BawdyAnarchist commented 1 year ago

(though if you can, obtaining a trace could help the devs here).

Since I can pretty reliable freeze the system by dragging floating windows, I can probably get a trace. I spent 15 minutes or so looking at fedora backtrace stack trace, etc, but it's not entirely clear what I need to install, or what setup/configs I need before trying to induce a freeze.

I definitely would like to get this for the devs, but I need a bit of hand holding to know what to do.

BawdyAnarchist commented 1 year ago

Update. Got another freeze just now. Was unable to sysrq-r , or sysrq-b. To confirm that sysrq is enabled/functioning, after rebooting, I ran sysrq-b to see if it would force a reboot on a normally functioning system. It did.

Still have no idea what I need to do to perform a trace.

DemiMarie commented 1 year ago

I suspect the Intel driver and the kernel’s driver are fighting. Is it possible to use a compositing manager with i3?

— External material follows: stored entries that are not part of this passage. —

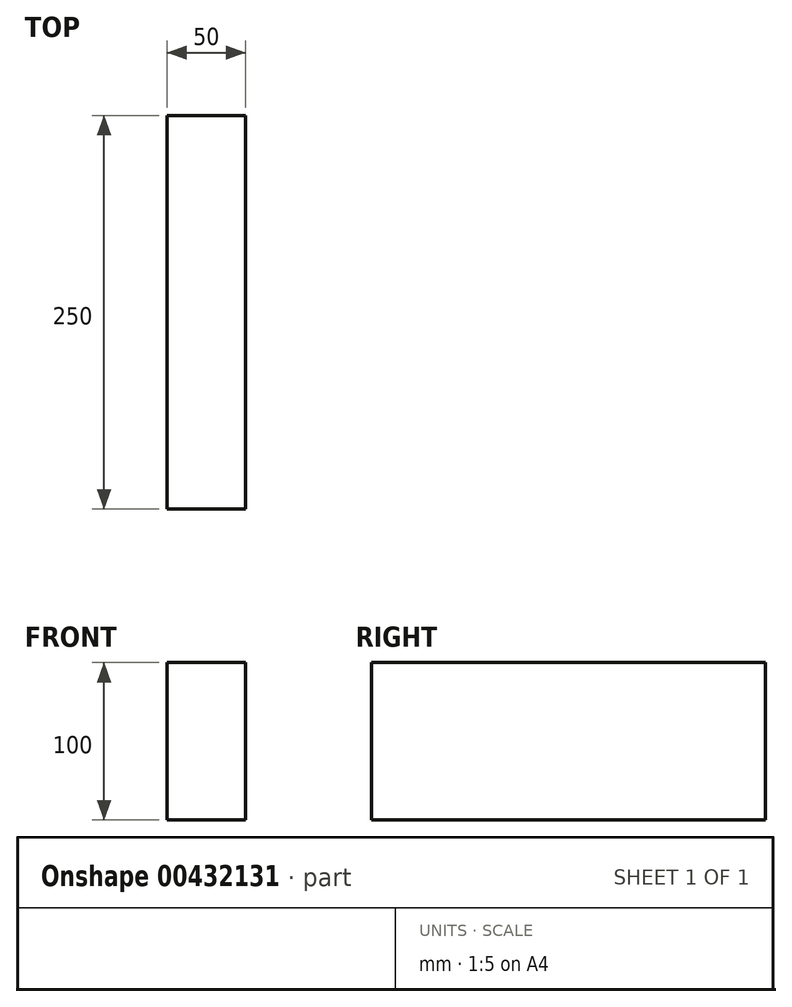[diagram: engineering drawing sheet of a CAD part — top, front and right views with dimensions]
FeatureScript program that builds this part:
annotation { "Feature Type Name" : "Feature", "Feature Type Description" : "" }
export const myFeature = defineFeature(function(context is Context, id is Id, definition is map)
    precondition{}
    {
        {
            var Q0;
            Q0=qCreatedBy(makeId("Right.planeOp"),FACE);
            var sketch = newSketch(context, id + "F0", { "sketchPlane" : qUnion([Q0])});
            skLineSegment(sketch, "E0.bottom", {"start": v(54.73, -201.24) * mm, "end": v(-195.27, -201.24) * mm});
            skLineSegment(sketch, "E0.top", {"start": v(54.73, -301.24) * mm, "end": v(-195.27, -301.24) * mm});
            skLineSegment(sketch, "E0.left", {"start": v(54.73, -201.24) * mm, "end": v(54.73, -301.24) * mm});
            skLineSegment(sketch, "E0.right", {"start": v(-195.27, -201.24) * mm, "end": v(-195.27, -301.24) * mm});
            skSolve(sketch);
        }
        {
            var Q0;
            Q0 = qSketchRegion(id + "F0", true);
            extrude(context, id + "F1", {"entities" : qUnion([Q0]), "depth" : 50 * mm});
        }
    });
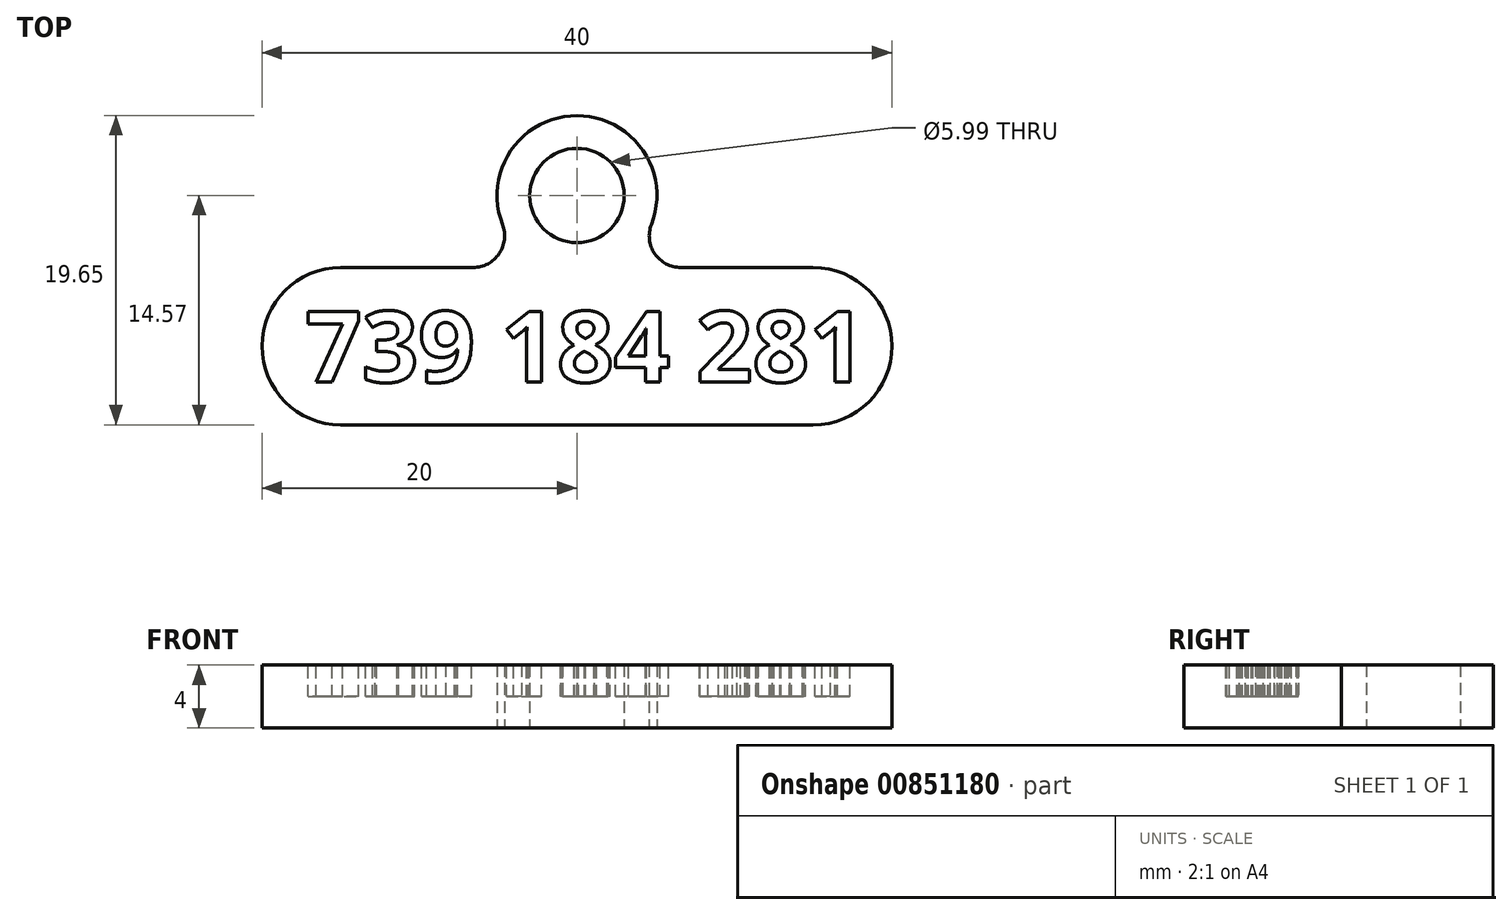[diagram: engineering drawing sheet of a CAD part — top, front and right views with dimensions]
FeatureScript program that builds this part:
annotation { "Feature Type Name" : "Feature", "Feature Type Description" : "" }
export const myFeature = defineFeature(function(context is Context, id is Id, definition is map)
    precondition{}
    {
        {
            var Q0;
            Q0=qCreatedBy(makeId("Top.planeOp"),FACE);
            var sketch = newSketch(context, id + "F0", { "sketchPlane" : qUnion([Q0])});
            skLineSegment(sketch, "E0.top", {"start": v(20, -5) * mm, "end": v(-20, -5) * mm});
            skLineSegment(sketch, "E0.left", {"start": v(20, 5) * mm, "end": v(20, -5) * mm});
            skLineSegment(sketch, "E0.right", {"start": v(-20, 5) * mm, "end": v(-20, -5) * mm});
            skPoint(sketch, "E0.middle", {"position": v(0, 0) * mm});
            skCircle(sketch, "E1", {"center": v(0, 9.57) * mm, "radius": 3 * mm});
            skCircle(sketch, "E2", {"center": v(0, 9.57) * mm, "radius": 5.08 * mm});
            skLineSegment(sketch, "E3", {"start": v(-20, 5) * mm, "end": v(-2.2, 5) * mm});
            skLineSegment(sketch, "E4", {"start": v(20, 5) * mm, "end": v(2.2, 5) * mm});
            skSolve(sketch);
        }
        {
            var Q0;
            Q0 = qSketchRegion(id + "F0", true);
            extrude(context, id + "F1", {"entities" : qUnion([Q0]), "depth" : 4 * mm, "offsetDistance" : 25 * mm});
        }
        {
            var Q0;
            Q0=makeQuery(id+"F1.opExtrude","CAP_FACE",FACE,{"disambiguationData":[OSD([sQuery(id+"F0.wireOp",EDGE,"E0.top"),sQuery(id+"F0.wireOp",EDGE,"E0.left"),sQuery(id+"F0.wireOp",EDGE,"E0.right"),sQuery(id+"F0.wireOp",EDGE,"E1"),sQuery(id+"F0.wireOp",EDGE,"E2"),sQuery(id+"F0.wireOp",EDGE,"E3"),sQuery(id+"F0.wireOp",EDGE,"E4")])],"isStart":false});
            var sketch = newSketch(context, id + "F2", { "sketchPlane" : qUnion([Q0])});
            skText(sketch, "E5", { "text": "739 184 281", "fontName": "OpenSans-Bold.ttf"});
            const initialGuessF2  = {"E5": [-0.01726, -0.00228, 1, 0, 0.00453]};
            skSetInitialGuess(sketch, initialGuessF2);
            skSolve(sketch);
        }
        {
            var Q0;
            Q0 = qSketchRegion(id + "F2", true);
            extrude(context, id + "F3", {"entities" : qUnion([Q0]), "operationType" : NewBodyOperationType.REMOVE, "oppositeDirection" : true, "depth" : 2 * mm, "offsetDistance" : 25 * mm});
        }
        {
            var Q0;
            Q0=makeQuery(id+"F1.opExtrude","SWEPT_EDGE",EDGE,{"disambiguationData":[OSD([sQuery(id+"F0.wireOp",EDGE,"E0.top"),sQuery(id+"F0.wireOp",EDGE,"E0.left")])]});
            var Q1;
            Q1=makeQuery(id+"F1.opExtrude","SWEPT_EDGE",EDGE,{"disambiguationData":[OSD([sQuery(id+"F0.wireOp",EDGE,"E0.left"),sQuery(id+"F0.wireOp",EDGE,"E4")])]});
            var Q2;
            Q2=makeQuery(id+"F1.opExtrude","SWEPT_EDGE",EDGE,{"disambiguationData":[OSD([sQuery(id+"F0.wireOp",EDGE,"E0.top"),sQuery(id+"F0.wireOp",EDGE,"E0.right")])]});
            var Q3;
            Q3=makeQuery(id+"F1.opExtrude","SWEPT_EDGE",EDGE,{"disambiguationData":[OSD([sQuery(id+"F0.wireOp",EDGE,"E0.right"),sQuery(id+"F0.wireOp",EDGE,"E3")])]});
            fillet(context, id + "F4", {"entities" : qUnion([Q0, Q1, Q2, Q3]), "radius" : 5 * mm, "tangentPropagation" : true, "allowEdgeOverflow" : false});
        }
        {
            var Q0;
            Q0=makeQuery(id+"F1.opExtrude","SWEPT_EDGE",EDGE,{"disambiguationData":[OSD([sQuery(id+"F0.wireOp",EDGE,"E2"),sQuery(id+"F0.wireOp",EDGE,"E3")])]});
            var Q1;
            Q1=makeQuery(id+"F1.opExtrude","SWEPT_EDGE",EDGE,{"disambiguationData":[OSD([sQuery(id+"F0.wireOp",EDGE,"E2"),sQuery(id+"F0.wireOp",EDGE,"E4")])]});
            fillet(context, id + "F5", {"entities" : qUnion([Q0, Q1]), "radius" : 2 * mm, "tangentPropagation" : true, "allowEdgeOverflow" : false});
        }
    });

BawdyAnarchist commented 1 year ago

I found this article, so it looks like yes.

https://faq.i3wm.org/question/3279/do-i-need-a-composite-manager-compton.1.html

And of course I can just switch at the login screen to Qubes default xfce.

ghost commented 1 year ago

Is it possible to use a compositing manager with i3?

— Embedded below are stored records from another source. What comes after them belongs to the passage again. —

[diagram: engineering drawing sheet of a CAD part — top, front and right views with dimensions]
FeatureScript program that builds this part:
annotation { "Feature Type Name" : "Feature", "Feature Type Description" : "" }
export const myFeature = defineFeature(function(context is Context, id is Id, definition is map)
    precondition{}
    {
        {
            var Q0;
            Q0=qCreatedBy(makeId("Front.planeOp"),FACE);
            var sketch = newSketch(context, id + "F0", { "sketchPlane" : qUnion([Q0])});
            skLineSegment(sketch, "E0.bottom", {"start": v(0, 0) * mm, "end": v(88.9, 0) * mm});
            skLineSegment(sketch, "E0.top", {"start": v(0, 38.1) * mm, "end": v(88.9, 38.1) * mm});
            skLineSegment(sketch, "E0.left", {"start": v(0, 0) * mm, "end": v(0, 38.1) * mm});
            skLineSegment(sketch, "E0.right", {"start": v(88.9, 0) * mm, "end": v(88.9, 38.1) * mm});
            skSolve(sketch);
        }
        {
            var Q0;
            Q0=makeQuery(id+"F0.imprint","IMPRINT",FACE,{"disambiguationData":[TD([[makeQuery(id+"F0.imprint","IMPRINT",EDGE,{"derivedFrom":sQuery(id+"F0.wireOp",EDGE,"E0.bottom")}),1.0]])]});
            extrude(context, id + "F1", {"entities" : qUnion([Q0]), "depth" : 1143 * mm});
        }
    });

Most likely - both compton and picom (a compton fork if I understand correctly) are packaged in f32 so they could be installed in dom0 as any other package. I'm not a i3wm user and so far nobody has tested if installing compton/picom fixes tearing (although while researching my tearing issue I've read forum posts of non-Qubes OS i3wm mentioning compton fixed tearing issues they had).

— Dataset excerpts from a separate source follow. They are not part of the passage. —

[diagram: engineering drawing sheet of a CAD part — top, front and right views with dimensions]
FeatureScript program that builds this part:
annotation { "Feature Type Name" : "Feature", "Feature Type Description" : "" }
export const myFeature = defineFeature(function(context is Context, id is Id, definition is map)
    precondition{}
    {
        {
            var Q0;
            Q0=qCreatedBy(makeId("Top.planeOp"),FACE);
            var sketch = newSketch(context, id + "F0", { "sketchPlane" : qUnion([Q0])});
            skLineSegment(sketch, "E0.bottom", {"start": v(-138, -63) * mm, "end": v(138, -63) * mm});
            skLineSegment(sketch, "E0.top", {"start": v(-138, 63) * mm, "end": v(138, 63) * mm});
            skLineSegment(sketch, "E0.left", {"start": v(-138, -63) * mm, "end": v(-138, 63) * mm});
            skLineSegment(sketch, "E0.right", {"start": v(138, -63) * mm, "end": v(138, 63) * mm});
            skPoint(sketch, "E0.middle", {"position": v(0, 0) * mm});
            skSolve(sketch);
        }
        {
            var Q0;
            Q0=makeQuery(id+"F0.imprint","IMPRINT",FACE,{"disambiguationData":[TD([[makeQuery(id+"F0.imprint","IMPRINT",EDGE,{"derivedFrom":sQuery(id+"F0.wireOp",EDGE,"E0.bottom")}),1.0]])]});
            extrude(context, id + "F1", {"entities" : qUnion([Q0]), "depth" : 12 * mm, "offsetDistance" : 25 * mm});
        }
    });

Also: using UXA acceleration in intel - instead of the default SNA - seems to fix crashes/reboot for at least one person. I had that option enabled yesterday for the whole day and didn't encounter a crash - however my laptop then froze on suspend and I had to hard reset it. I'll update the intel gfx troubleshooting doc to reflect that.

DemiMarie commented 1 year ago

@BawdyAnarchist: if you switch to the modesetting driver (the default) instead of intel, does the problem go away? The intel driver is known to be buggy.

auroraanon38 commented 1 year ago

Is it possible to use a compositing manager with i3?

Most likely - both compton and picom (a compton fork if I understand correctly) are packaged in f32 so they could be installed in dom0 as any other package. I'm not a i3wm user and so far nobody has tested if installing compton/picom fixes tearing (although while researching my tearing issue I've read forum posts of non-Qubes OS i3wm mentioning compton fixed tearing issues they had).

Unfortunately I've tested it today. Whether I install & run picom in dom0 or in the qube playing video, tearing occurs anyway without using the Intel driver.

No idea if the crashes happen anyway as I didn't keep testing it for that long.

I also tried using picom --vsync in the qube and had an error about the driver not supporting it. Presumably that'd be the driver Qubes uses to enable graphics from qubes not having such a feature implemented. I didn't test that option in dom0 though.

edit: I can now also confirm that picom --vsync in dom0 has no effect on the tearing I see with the modeset driver. Running picom in both dom0 and the qube playing video also has no effect. Switching to the Intel driver does instantly fix the tearing.

DemiMarie commented 1 year ago

Modesetting got a tearfree option recently. Time to backport the relevant patch from upstream @marmarek?